The spring semester is coming to the end, and it’s a high time to reflect upon what was done during these months.
Not only did we have potluck dinners and BBQ hang-outs as a network, but we also bonded as a group of inquisitive and enthusiastic individuals. With the support of the Swedish Institute, the Gothenburg SI local network managed to conduct over half a dozen different events, covering themes such as human rights, employment, entrepreneurship, leadership, creativity and sustainability.
The latter is of particular interest, and we want to take you on one different tour – to the place where vision becomes reality.
We start with an exhibition center – the first part of the study visit – Älvrummet, a place where city transformation plans are carefully developed and then presented to the public. Our guide told us briefly of the history of almost 400-year old Gothenburg, as well as its prized treasure – the Göta River.
This river used to be the main trade connection to China, and the whole city was in fact a fortress. Along with the winds of history, Gothenburg became the biggest Swedish shipbuilding and industrial city on the West Coast.
However, now the river does not only divide Gothenburg between the North and South parts, but it also represents the city’s social segregation into the vulnerable, marginalized North and the traditional “touristy” South.
The good thing is that the River City project claims to improve this situation by creating a new centre on the north bank of the river by renovating a part of the old centre. That will be done to build a denser and diversified economic centre that will connect the whole city. As the temporary residents of this city, we hope that their noble plans indeed eventually succeed.
Our next stop is Kvillebäcken, a pioneer project of an ecologically, socially, and economically sustainable district. What used to be not much of a pleasant place with old industrial buildings, had been completely demolished and rebuilt again. Several construction companies cooperated together to prove one fact – environmentally friendly and energy saving buildings exist, and they are the future.
Naturally, curiosity took over and we had a lot of questions to ask, including the affordability of apartments and similar. For those who are in the construction field, it was especially interesting to find out about designing and building process, recycling and energy saving systems.

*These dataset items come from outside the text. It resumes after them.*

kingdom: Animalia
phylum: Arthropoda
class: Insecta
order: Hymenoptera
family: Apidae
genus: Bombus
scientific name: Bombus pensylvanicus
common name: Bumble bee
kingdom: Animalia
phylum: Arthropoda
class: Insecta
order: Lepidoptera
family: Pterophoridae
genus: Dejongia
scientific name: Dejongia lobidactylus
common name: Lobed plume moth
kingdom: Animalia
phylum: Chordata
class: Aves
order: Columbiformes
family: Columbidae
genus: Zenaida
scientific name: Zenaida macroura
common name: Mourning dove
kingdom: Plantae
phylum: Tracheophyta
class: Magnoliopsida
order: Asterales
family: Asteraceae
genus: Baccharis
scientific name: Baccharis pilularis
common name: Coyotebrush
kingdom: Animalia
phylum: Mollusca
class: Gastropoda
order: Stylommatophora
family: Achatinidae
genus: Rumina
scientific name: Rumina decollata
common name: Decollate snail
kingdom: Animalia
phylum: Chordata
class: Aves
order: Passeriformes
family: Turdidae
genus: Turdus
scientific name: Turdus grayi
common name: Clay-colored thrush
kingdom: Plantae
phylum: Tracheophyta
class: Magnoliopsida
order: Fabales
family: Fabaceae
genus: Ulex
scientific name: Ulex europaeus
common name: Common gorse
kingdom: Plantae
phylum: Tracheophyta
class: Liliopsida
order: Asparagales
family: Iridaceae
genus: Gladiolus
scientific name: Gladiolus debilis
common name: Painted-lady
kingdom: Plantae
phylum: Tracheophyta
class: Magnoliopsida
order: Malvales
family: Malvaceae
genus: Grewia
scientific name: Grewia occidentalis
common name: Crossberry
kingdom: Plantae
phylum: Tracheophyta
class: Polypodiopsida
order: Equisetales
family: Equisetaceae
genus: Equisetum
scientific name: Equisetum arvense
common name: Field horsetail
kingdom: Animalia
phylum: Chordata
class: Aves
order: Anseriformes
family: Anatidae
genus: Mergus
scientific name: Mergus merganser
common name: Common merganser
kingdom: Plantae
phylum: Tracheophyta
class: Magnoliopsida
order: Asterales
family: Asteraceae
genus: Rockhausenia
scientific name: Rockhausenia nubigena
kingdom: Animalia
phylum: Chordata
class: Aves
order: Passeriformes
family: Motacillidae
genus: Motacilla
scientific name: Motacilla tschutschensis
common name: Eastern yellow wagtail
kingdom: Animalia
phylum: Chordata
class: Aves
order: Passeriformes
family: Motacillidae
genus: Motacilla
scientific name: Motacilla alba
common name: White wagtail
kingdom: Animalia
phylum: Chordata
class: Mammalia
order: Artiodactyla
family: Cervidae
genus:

Turns out that the main idea in behind the design was to create a city at eye level, where each building has a unique architecture, including local network of supermarkets, gym, park and cafés. Moreover, Kvillebäcken represents the future of ecologically sustainable society where houses have more bicycle parking than spaces for cars.
It was amusing to hear that Gothenburg's first self-emptying trash and a source separating waste suction is functioning in that area. You couldn’t really hear it, but it basically means that all garbage in the district is transported in pipes under the ground and it ends up in a collecting station on the edge of the area.
But wait, there's more – all food waste in the area becomes biogas, which in turn is used as renewable energy source. In general, a lot of attention is devoted to creating conditions for area biodiversity – green terrace on the roofs to slow rainwater and common “kitchen gardens” are the few examples. Green space is “a must” for sustainable neighbourhood and it should be planned before anything else can be done.
The tour is now over and we are all back to work on our exam sessions. But as the beautiful spring is turning into the summer, the Gothenburg local network taking its summer break to come back vitalized and anew. On behalf of all SI students, we wish you all a thrilling summer – and see you later!